**What you should do**
Please set down only the lines below starting with the line with "29: (66, 392, 5.74)" and going on through the line with "46: (362, 277, 6.30)", verbatim and without pictures.

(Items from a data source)
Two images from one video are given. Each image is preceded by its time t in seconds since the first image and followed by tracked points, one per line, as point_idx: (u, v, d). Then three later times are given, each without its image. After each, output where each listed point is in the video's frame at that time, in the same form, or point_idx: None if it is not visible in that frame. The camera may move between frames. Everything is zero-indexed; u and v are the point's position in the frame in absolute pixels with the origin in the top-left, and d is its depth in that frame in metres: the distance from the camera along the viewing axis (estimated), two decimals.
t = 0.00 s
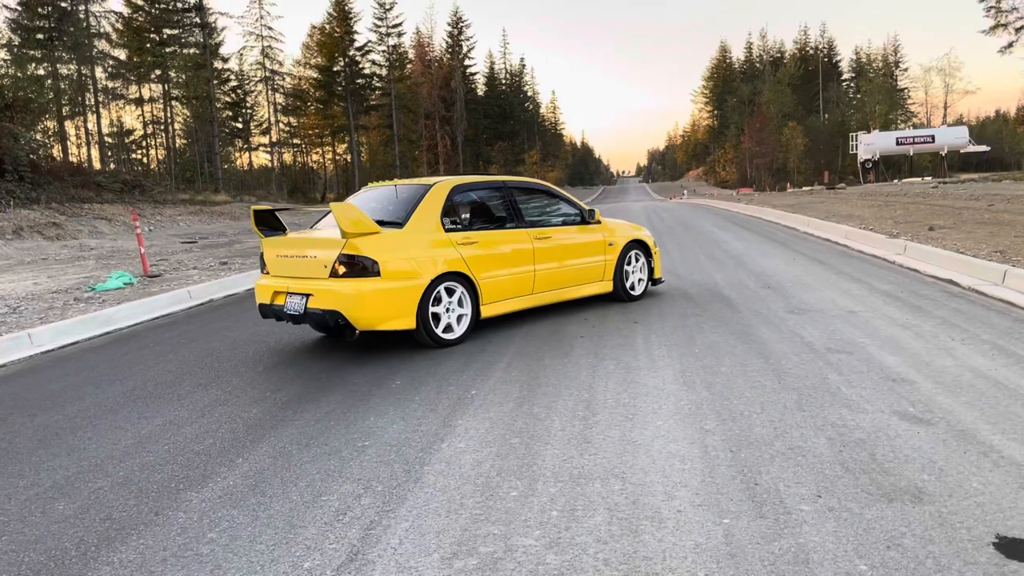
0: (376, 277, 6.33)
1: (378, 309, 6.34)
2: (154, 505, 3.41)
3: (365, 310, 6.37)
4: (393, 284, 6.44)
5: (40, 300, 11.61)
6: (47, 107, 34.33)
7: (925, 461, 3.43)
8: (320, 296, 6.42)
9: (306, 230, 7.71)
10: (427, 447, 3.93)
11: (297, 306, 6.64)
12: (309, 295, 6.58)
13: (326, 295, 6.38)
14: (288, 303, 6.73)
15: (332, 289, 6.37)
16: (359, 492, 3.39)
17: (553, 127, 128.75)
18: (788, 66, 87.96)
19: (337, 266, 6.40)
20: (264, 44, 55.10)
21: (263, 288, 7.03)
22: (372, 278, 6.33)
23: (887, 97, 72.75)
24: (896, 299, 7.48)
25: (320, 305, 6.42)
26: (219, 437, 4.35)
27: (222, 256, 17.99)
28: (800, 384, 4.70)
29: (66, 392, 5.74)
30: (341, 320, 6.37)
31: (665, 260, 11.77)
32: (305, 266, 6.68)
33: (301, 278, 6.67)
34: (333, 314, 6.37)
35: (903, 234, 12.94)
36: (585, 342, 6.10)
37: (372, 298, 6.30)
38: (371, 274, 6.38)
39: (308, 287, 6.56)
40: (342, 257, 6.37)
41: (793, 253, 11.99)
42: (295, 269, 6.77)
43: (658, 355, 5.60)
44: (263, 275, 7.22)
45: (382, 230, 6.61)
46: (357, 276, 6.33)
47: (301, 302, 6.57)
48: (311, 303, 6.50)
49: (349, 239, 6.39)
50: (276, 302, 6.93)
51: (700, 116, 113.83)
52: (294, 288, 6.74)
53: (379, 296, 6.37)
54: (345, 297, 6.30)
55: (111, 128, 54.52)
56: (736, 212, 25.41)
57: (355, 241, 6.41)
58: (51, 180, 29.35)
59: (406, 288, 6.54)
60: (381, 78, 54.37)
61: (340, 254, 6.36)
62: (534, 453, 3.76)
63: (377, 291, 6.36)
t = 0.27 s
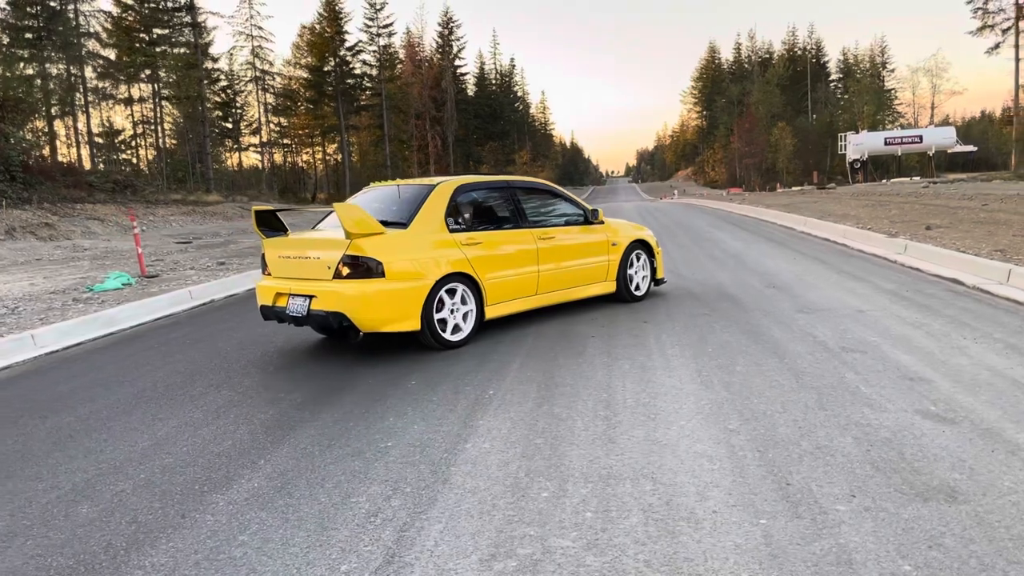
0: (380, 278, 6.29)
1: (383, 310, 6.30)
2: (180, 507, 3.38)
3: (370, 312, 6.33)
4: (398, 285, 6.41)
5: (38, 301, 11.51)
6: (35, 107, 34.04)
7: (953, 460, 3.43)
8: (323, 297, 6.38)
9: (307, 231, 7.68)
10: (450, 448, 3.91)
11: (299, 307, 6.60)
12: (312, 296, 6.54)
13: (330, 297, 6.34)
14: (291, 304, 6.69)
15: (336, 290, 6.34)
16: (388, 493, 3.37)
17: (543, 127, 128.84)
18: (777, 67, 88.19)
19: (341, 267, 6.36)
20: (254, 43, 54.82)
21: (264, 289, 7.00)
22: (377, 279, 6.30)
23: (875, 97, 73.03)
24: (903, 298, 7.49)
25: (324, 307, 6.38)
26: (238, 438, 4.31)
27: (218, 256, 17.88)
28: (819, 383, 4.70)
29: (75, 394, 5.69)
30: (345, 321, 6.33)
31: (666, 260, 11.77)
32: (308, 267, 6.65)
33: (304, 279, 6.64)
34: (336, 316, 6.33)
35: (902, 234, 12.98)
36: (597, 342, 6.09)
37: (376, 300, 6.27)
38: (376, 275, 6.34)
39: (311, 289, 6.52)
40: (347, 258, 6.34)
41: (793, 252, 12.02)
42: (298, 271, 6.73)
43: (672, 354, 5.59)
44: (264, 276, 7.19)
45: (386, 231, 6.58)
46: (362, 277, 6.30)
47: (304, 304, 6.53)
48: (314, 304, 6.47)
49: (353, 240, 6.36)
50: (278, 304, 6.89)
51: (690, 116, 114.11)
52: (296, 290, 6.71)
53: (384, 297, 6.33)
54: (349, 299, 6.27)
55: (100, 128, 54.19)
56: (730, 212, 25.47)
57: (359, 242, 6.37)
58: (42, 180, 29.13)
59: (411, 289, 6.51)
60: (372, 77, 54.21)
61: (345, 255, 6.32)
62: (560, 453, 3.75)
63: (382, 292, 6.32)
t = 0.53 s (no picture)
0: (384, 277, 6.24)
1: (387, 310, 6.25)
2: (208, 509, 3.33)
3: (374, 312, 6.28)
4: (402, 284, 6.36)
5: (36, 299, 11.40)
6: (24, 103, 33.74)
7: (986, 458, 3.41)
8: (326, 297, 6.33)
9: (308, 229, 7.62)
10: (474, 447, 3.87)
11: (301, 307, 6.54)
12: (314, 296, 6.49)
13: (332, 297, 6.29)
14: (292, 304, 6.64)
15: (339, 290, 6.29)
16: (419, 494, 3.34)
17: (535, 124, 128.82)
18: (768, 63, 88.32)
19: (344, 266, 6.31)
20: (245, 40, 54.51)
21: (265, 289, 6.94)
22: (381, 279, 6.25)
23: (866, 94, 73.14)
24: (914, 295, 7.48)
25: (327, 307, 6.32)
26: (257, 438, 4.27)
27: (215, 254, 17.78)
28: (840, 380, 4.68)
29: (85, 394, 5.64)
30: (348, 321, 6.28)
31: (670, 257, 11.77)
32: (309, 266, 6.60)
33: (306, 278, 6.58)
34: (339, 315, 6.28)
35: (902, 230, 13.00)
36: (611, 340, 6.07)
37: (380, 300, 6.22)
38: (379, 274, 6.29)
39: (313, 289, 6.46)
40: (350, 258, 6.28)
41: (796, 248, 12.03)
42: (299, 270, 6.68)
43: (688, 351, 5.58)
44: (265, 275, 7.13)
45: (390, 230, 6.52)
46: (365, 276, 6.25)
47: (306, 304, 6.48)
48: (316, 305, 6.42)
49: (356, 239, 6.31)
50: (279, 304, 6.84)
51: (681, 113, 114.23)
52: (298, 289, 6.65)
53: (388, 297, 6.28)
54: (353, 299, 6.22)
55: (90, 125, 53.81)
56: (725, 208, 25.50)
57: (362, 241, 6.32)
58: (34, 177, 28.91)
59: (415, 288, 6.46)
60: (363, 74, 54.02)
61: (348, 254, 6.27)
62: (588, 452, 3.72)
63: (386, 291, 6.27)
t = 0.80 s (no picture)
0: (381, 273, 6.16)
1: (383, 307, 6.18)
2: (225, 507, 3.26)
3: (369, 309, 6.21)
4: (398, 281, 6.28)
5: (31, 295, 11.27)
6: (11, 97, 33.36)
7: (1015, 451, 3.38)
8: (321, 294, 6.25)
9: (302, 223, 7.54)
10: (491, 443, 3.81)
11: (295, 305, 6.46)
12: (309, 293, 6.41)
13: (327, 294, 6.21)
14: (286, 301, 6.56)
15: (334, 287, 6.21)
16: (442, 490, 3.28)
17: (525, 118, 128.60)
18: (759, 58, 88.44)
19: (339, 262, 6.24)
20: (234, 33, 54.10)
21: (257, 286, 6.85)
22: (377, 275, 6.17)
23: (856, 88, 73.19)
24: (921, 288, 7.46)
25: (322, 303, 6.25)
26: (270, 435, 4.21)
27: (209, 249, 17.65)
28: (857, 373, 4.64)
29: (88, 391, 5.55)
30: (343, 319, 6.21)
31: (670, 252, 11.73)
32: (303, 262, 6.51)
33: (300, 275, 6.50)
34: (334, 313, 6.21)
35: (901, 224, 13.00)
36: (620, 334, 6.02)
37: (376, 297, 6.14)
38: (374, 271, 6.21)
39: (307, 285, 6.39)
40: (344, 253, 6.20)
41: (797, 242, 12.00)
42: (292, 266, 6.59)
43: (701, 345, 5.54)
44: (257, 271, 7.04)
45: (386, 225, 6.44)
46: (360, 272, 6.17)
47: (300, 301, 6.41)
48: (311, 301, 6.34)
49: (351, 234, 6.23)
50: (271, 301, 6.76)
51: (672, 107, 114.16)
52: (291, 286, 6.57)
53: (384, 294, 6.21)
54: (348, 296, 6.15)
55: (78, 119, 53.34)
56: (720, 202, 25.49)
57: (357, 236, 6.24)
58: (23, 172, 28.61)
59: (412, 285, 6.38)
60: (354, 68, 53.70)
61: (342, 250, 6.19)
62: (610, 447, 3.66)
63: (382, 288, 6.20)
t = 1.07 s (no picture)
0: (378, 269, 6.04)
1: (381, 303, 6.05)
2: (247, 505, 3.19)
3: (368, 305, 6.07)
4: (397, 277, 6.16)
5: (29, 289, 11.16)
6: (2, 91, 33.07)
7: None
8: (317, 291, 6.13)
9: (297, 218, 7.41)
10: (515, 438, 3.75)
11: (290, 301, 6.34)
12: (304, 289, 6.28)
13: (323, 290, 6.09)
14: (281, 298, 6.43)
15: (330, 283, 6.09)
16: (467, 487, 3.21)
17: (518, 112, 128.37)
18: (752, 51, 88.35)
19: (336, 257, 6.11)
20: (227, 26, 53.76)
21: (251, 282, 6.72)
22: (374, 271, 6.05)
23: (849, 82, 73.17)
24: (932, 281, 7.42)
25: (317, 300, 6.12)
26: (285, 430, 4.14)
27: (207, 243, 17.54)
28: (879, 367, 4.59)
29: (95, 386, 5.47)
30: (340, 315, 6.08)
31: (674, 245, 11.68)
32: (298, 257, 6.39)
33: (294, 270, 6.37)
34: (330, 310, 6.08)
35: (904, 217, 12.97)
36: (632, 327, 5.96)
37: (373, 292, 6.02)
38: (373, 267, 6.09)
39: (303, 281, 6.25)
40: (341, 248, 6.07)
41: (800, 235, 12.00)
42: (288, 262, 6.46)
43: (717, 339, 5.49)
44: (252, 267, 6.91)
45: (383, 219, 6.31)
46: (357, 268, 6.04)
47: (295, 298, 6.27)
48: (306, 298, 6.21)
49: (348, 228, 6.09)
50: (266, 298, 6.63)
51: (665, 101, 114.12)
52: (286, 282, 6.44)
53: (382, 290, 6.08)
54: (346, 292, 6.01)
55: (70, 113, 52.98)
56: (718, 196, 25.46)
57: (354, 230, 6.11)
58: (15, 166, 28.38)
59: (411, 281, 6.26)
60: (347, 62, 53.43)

**Answer to this task**
29: (66, 392, 5.74)
30: (341, 320, 6.37)
31: (665, 260, 11.77)
32: (305, 266, 6.68)
33: (301, 278, 6.67)
34: (333, 314, 6.37)
35: (903, 234, 12.94)
36: (585, 342, 6.10)
37: (372, 298, 6.30)
38: (371, 274, 6.38)
39: (308, 287, 6.56)
40: (342, 257, 6.37)
41: (793, 253, 11.99)
42: (295, 269, 6.77)
43: (658, 355, 5.60)
44: (263, 275, 7.22)
45: (382, 230, 6.61)
46: (357, 276, 6.33)
47: (301, 302, 6.57)
48: (311, 303, 6.50)
49: (349, 239, 6.39)
50: (276, 302, 6.93)
51: (700, 116, 113.83)
52: (294, 288, 6.74)
53: (379, 296, 6.37)
54: (345, 297, 6.30)
55: (111, 128, 54.52)
56: (736, 212, 25.41)
57: (355, 241, 6.41)
58: (51, 180, 29.35)
59: (406, 288, 6.54)
60: (381, 78, 54.37)
61: (340, 254, 6.36)
62: (534, 453, 3.76)
63: (377, 291, 6.36)
t = 0.27 s
0: (380, 278, 6.29)
1: (383, 310, 6.30)
2: (180, 507, 3.38)
3: (370, 312, 6.33)
4: (398, 285, 6.41)
5: (38, 301, 11.51)
6: (35, 107, 34.04)
7: (953, 460, 3.43)
8: (323, 297, 6.38)
9: (307, 231, 7.68)
10: (450, 448, 3.91)
11: (299, 307, 6.60)
12: (312, 296, 6.54)
13: (330, 297, 6.34)
14: (291, 304, 6.69)
15: (336, 290, 6.34)
16: (388, 493, 3.37)
17: (543, 127, 128.84)
18: (777, 67, 88.19)
19: (341, 267, 6.36)
20: (254, 43, 54.82)
21: (264, 289, 7.00)
22: (377, 279, 6.30)
23: (875, 97, 73.03)
24: (903, 298, 7.49)
25: (324, 307, 6.38)
26: (238, 438, 4.31)
27: (218, 256, 17.88)
28: (819, 383, 4.70)
29: (75, 394, 5.69)
30: (345, 321, 6.33)
31: (666, 260, 11.77)
32: (308, 267, 6.65)
33: (304, 279, 6.64)
34: (336, 316, 6.33)
35: (902, 234, 12.98)
36: (597, 342, 6.09)
37: (376, 300, 6.27)
38: (376, 275, 6.34)
39: (311, 289, 6.52)
40: (347, 258, 6.34)
41: (793, 252, 12.02)
42: (298, 271, 6.73)
43: (672, 354, 5.59)
44: (264, 276, 7.19)
45: (386, 231, 6.58)
46: (362, 277, 6.30)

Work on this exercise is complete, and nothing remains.